Severo, austero.

Había gobernado sabiamente su comunidad por muchos años, cuando, en 504, Clodoveo, el primer rey cristiano de Francia, que hacía dos años sufría de una dolencia que sus médicos no habían podido curar, envió a su chambelán para que condujera al santo a su corte, pues había tenido noticias de las curaciones maravillosas obtenidas por sus oraciones. Severino se despidió de sus monjes, diciéndoles que nunca más los vería en este mundo. En su viaje curó a Eulalio, obispo de Nevers, que por un tiempo había estado sordo y mudo, y también curó a un leproso en las puertas de París.

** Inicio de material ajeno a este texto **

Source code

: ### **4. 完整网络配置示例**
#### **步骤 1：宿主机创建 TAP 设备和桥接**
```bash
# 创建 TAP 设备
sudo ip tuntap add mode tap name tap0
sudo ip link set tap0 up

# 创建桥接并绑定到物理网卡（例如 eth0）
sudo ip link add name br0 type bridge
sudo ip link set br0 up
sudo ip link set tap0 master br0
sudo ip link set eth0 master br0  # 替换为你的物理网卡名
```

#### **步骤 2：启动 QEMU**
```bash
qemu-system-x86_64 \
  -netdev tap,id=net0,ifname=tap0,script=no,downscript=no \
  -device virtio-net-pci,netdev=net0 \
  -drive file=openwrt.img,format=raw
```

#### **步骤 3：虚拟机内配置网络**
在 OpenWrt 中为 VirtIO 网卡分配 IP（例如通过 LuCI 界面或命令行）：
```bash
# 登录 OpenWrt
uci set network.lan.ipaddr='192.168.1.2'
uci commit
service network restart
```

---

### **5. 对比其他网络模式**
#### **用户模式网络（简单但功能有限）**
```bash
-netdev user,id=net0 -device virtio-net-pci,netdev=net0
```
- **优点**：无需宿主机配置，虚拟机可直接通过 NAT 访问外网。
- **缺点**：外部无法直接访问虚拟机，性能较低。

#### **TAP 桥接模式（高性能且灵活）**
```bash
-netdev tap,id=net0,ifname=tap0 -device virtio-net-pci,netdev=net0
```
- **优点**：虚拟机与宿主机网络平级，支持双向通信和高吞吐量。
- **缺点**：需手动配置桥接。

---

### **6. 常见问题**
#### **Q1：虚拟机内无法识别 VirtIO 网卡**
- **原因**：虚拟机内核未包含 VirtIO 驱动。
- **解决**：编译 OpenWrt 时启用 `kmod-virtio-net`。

A su llegada, logró que el rey recuperara totalmente la salud cubriéndolo con su propia capa.
Cuando San Severino regresaba hacia Agaunum, se detuvo en Cháteau-Landon en el Gâtinais, con dos sacerdotes que servían a Dios en una capilla solitaria, a quienes llamó la atención por su santidad, sin saber ellos quién era su huésped. Previo su muerte, la que acaeció allí poco después. La hermosa iglesia de San Severino en París se llama así en su honor y no por el ermitaño del mismo nombre. Pero estos hechos no han sido confirmadas por pruebas históricas convincentes.